White Men Can't Jump
Reviewed by Dyson Turner
White Men Can't Jump seemingly is about the movie from the
title right. Wrong, this game has nothing to do with the
succesful movie, which I don't understand how this game even
deserves the right to have the name of that movie, since it
isn't nearly as cool as it. Some major key elements needed
to be fixed on this game, even when you first play this game
you will notice them.
Visuals 2. 0/10
Very short of spectacular, actually their is nothing
interesting to see here or do. The players actually have no
faces which is kind of hard to beleive because this is
suppose to be a 64-bit system (yeah right) anyway the parket
looks nothing like a real court and looks flat and cheap.
The background looks distoted with trees and clouds, this is
suppose to be street ball why are the tree's back their?
Audio 0. 0/10
Even worst than the graphics is the horrible music in this
game. If you ever played WWf Smackdown for PSX you get the
idea, perhaps this music is even worst. The music is up temp
and sounds like New age music why would any human being play
new age music at a basketball court? Come on this is street
ball I want to hear some DMX or Nas not the garbage that
they played, well I had to listen to my own music to get a
realer effect. The Sound FX aren't good either with the same
tired lines over and over. You will wish these guys would
just shut up and play some ball, not because their
intimidating you, your just tired of hearing their mouth.
Game Play 3. 0/10
This game is for 1 to 4 players. You played street ball for
money which is the only reason this grants the title of the
movie because that is what the movie was about.

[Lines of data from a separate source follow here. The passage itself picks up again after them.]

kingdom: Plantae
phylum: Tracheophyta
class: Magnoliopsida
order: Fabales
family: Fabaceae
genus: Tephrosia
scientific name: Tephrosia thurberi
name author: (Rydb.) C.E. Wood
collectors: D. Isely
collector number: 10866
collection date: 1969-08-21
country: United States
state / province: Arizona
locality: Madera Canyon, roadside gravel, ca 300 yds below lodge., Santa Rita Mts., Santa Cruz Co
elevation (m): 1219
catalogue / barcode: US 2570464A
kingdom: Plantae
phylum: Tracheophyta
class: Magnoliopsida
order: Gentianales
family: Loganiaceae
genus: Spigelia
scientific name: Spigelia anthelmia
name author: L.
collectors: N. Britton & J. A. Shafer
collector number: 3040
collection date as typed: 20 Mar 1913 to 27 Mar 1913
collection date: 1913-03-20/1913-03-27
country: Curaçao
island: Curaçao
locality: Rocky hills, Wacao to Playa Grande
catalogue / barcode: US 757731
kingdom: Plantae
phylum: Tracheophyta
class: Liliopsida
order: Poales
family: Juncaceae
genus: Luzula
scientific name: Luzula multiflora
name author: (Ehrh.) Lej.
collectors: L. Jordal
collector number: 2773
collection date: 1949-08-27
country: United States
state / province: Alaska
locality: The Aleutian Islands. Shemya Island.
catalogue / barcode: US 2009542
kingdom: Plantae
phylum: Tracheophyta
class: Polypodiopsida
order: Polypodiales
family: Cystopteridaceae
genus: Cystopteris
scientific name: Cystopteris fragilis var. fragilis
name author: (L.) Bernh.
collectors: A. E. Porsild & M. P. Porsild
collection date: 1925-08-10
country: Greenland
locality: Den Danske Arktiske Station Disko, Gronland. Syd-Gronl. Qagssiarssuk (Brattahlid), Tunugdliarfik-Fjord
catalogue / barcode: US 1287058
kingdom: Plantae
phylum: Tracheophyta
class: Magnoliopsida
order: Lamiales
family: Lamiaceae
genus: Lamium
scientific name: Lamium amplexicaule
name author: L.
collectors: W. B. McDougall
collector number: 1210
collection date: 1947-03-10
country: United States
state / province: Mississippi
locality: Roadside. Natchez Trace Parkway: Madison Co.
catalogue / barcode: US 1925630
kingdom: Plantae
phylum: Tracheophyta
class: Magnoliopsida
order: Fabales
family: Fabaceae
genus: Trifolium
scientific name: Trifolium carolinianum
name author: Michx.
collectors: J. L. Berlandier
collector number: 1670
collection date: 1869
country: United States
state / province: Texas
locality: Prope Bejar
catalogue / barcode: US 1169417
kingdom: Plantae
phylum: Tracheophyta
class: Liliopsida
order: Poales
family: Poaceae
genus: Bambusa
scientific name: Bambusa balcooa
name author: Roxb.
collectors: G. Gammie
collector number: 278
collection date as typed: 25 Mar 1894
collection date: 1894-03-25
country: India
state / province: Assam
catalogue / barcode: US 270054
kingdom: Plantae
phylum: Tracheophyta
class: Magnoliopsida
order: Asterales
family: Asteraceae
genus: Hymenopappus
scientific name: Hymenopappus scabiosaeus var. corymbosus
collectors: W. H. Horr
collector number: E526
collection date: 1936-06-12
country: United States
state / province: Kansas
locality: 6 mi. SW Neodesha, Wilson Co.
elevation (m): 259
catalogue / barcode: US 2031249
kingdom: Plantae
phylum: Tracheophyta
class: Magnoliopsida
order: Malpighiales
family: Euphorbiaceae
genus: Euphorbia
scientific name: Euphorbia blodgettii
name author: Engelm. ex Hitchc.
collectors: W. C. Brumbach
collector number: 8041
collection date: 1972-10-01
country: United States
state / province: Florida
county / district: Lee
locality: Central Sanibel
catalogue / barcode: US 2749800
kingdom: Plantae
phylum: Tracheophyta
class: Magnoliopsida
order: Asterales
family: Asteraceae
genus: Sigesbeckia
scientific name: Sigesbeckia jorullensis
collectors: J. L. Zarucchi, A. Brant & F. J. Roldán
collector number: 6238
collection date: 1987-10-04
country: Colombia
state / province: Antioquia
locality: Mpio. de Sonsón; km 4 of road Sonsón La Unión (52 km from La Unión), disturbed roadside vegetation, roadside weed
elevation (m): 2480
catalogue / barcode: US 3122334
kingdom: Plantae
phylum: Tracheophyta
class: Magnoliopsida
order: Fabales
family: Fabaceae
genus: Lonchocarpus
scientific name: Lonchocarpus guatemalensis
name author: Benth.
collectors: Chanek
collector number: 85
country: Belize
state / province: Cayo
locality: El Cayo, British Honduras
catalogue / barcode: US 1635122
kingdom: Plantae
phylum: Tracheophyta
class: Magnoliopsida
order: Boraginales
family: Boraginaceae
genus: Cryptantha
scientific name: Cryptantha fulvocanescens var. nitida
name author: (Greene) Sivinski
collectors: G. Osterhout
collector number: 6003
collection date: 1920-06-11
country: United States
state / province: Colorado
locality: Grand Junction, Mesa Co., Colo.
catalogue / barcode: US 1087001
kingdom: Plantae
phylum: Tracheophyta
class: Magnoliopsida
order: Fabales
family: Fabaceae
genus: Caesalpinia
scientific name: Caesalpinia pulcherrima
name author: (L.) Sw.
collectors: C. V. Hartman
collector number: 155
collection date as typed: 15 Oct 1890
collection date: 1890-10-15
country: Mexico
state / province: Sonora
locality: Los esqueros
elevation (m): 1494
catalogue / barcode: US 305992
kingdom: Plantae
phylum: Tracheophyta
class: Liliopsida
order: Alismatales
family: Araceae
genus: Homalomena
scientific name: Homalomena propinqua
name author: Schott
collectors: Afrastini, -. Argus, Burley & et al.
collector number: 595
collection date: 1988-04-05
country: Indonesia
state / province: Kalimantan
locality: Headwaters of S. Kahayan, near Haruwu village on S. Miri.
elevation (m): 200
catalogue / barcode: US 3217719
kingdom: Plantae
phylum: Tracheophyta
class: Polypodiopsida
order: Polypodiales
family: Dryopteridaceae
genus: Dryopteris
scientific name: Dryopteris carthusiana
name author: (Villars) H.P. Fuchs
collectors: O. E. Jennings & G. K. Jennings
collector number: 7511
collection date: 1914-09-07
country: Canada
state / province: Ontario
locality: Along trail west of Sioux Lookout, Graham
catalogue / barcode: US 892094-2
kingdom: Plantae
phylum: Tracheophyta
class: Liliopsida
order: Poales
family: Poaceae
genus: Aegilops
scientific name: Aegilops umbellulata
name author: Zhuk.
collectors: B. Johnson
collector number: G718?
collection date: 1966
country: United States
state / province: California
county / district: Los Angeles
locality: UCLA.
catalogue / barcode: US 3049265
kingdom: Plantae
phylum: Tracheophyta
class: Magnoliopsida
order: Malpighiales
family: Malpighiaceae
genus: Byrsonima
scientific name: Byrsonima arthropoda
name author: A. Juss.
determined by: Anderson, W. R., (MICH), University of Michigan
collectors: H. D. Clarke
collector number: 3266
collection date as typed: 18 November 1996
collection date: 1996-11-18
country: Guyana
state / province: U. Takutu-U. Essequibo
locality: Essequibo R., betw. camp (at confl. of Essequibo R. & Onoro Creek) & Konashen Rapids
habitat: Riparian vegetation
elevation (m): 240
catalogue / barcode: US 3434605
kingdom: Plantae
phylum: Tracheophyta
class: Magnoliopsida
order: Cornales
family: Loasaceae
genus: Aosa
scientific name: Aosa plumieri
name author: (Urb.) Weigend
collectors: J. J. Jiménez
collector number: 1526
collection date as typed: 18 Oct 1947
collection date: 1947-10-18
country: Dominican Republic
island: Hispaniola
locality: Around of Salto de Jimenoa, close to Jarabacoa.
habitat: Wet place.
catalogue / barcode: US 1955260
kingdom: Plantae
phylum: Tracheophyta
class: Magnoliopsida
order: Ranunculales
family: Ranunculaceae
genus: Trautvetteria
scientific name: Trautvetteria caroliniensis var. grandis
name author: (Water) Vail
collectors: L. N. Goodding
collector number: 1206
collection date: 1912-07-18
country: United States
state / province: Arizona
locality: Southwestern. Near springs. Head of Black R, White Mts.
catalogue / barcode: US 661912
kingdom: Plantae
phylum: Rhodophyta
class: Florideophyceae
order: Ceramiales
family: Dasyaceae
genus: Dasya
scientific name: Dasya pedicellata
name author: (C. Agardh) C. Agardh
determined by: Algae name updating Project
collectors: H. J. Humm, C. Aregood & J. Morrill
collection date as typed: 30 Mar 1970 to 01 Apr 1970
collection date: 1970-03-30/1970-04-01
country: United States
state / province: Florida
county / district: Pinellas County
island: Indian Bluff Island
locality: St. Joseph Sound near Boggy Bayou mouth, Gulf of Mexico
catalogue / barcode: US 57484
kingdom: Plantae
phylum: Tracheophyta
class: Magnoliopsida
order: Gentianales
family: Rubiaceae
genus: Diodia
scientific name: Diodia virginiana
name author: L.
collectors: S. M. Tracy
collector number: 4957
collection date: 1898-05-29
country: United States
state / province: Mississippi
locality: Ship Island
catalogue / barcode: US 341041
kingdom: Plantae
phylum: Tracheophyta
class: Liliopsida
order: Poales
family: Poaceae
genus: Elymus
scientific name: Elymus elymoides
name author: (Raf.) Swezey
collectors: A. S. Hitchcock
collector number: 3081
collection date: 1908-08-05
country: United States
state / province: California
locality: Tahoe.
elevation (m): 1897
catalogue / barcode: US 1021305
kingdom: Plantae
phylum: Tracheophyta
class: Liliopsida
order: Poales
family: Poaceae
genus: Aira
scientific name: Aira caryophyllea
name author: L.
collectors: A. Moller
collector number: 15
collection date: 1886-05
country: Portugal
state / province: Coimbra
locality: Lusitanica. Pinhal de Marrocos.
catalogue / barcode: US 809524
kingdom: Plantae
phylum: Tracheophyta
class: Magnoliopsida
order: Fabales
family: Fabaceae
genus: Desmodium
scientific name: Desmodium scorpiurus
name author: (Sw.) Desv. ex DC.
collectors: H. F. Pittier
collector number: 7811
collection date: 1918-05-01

The controls are real bad a lot of times you would try to
shoot and when you release the ball doesn't get released at
the right time, and since the shooting is hard also you are
liable to make a brick or an air ball. The other teams are
full of hacks, they don't even give you a chance to clear
the ball they always steal the ball and punch you in the
back of the head while doing so. Which makes this game a lot
more annoying and might get you slightly aggrevated since
their isn't any ref. The difficulty is intermediate once you
figure out the sweet spot you'll dump the defense like last
week's trash.
Overall 5 out of 10
Such a great movie such a lousy game seems to be a common
thing today. Not too many movie to games work anyway or are
at least good, none that I could think of off hand. This is
especially true when the game is NOTHING like the movie. The
replay value is pretty low with 3 friends playing with you
it will turn into a slug fest pure and simple and little
basketball will be going on. Unless you really need a B-Ball
sim for your Jag then get it, if basketball is not to your
liking don't even think about this game.